Steric acid has its own sap value so it must be calculated as part of the oils.  I have used 1% steric acid in my batches but you must be careful if you soap at low temps because steric acid can give you white specs in the soap if it not fully melted.


----------



## SudsyKat (May 4, 2011)

I'm always on the lookout for harder, longer-lasting bars, but I remember reading on this form (and this was just an opinion, of course) that while stearic adds to initial hardness, it didn't seem to make a difference in how long the bar lasted in the shower.


----------



## SideDoorSoaps (May 4, 2011)

Stearic acid is used in shaving soaps also to help produce stable lather.


----------



## creativemumsie (Aug 28, 2013)

*how to use stearic acid in cp*

Hi
I am fairly new to soaping with about 9 batches so far. I have been making a fairly soft batch lately or slow to harden I should say. I put this down to the yoghurt I have been using.....one batch forgot to include it in the water amt. My question is I bought some stearic acid and plan to use it at 7 grams per kilo but can't find how to add this to the batch. Do you melt it first in the micro wave with the other hard oils then add to the remaining oils and is there anything I need to take care with. One post here said stearic acid can be difficult to use....how what problems do I need to be aware of other than faster trace ?:crazy:
My other question is does adding yoghurt and milk to the batch reduce the soaps shelf life? I have read somewhere that the use of vit E will help with shelf life. Do you all add vit E to your soaps? If so how much  and what strength is it? Appreciate all your help and pearls of wisdom.
thanks Liz:clap:


----------



## SilentThunderStorm (Sep 18, 2013)

Just a quick note... stearic acid is almost necessary in shaving soaps due to the stability it adds to the lather; in shaving soap, the cleansing properties mean nothing, the lather is everything.

Additionally, hardness doesn't mean much with a shaving soap... shaving soap is designed to be converted directly into lather, and is left in the bottom of the shaving bowl, with the only water coming from a nice badger bristle brush; it doesn't tend to disintegrate the way that a bar of soap left in a wet soap dish will.

As for sources of stearic acid, personally, I use tallow. If you are specifically working on a cruelty free recipe, you could substitute cocoa or shea butters.

I haven't done much work with directly adding stearic acid into a standard bar soap... but actually adding stearic acid can be tricky, since it will tend to turn to soap on a stick instantly... use a wisk, or even a spatula, rather than a stick blender.

Additionally, as mentioned above, stearic acid needs to be accounted for in the recipe as if it was an oil.

Personally, if I was going to do a bar soap, was going to superfat it, *AND* was going to use stearic acid, then I would run numbers for both the superfat % that I wanted to hit, and for ZERO superfat (and, again, don't forget to account for the stearic acid in both numbers).

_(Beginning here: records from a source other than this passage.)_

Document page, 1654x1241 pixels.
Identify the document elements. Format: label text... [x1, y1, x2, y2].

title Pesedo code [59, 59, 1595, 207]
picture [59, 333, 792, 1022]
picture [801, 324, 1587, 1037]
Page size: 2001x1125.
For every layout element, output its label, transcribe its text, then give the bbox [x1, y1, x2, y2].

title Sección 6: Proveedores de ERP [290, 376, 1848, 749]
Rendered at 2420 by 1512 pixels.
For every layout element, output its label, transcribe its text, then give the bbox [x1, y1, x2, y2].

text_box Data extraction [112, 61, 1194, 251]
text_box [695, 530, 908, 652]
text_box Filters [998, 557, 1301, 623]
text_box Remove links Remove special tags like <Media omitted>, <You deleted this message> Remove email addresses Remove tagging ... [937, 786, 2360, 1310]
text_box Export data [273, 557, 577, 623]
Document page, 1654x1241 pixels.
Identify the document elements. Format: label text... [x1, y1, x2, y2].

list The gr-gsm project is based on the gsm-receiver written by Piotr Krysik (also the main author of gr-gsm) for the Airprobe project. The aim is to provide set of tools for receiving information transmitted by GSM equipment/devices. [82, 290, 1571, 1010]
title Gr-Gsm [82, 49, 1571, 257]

This way, you can add the stearic acid directly to the oils, then add you lye, and add the remaining oils at medium or heavy trace.

This lets you be certain that the stearic acid was saponified completely (avoiding those spots), and lets you superfat your bar.


----------



## smeetree (Nov 27, 2014)

How come you can buy stearic acid and add it to soap but nobody sells the other acids, like Ricinoleic Acid?


----------



## The Efficacious Gentleman (Nov 28, 2014)

You can. I don't know where they got it from, but I've seen someone using different sorts of acids rather than fats for soaping. Do you remember the threads about palm oil and how the acids solidify at different rates, how that was used by chandeliers to split the two acids apart? 

Did you google something like 'buy oleic acid'?


----------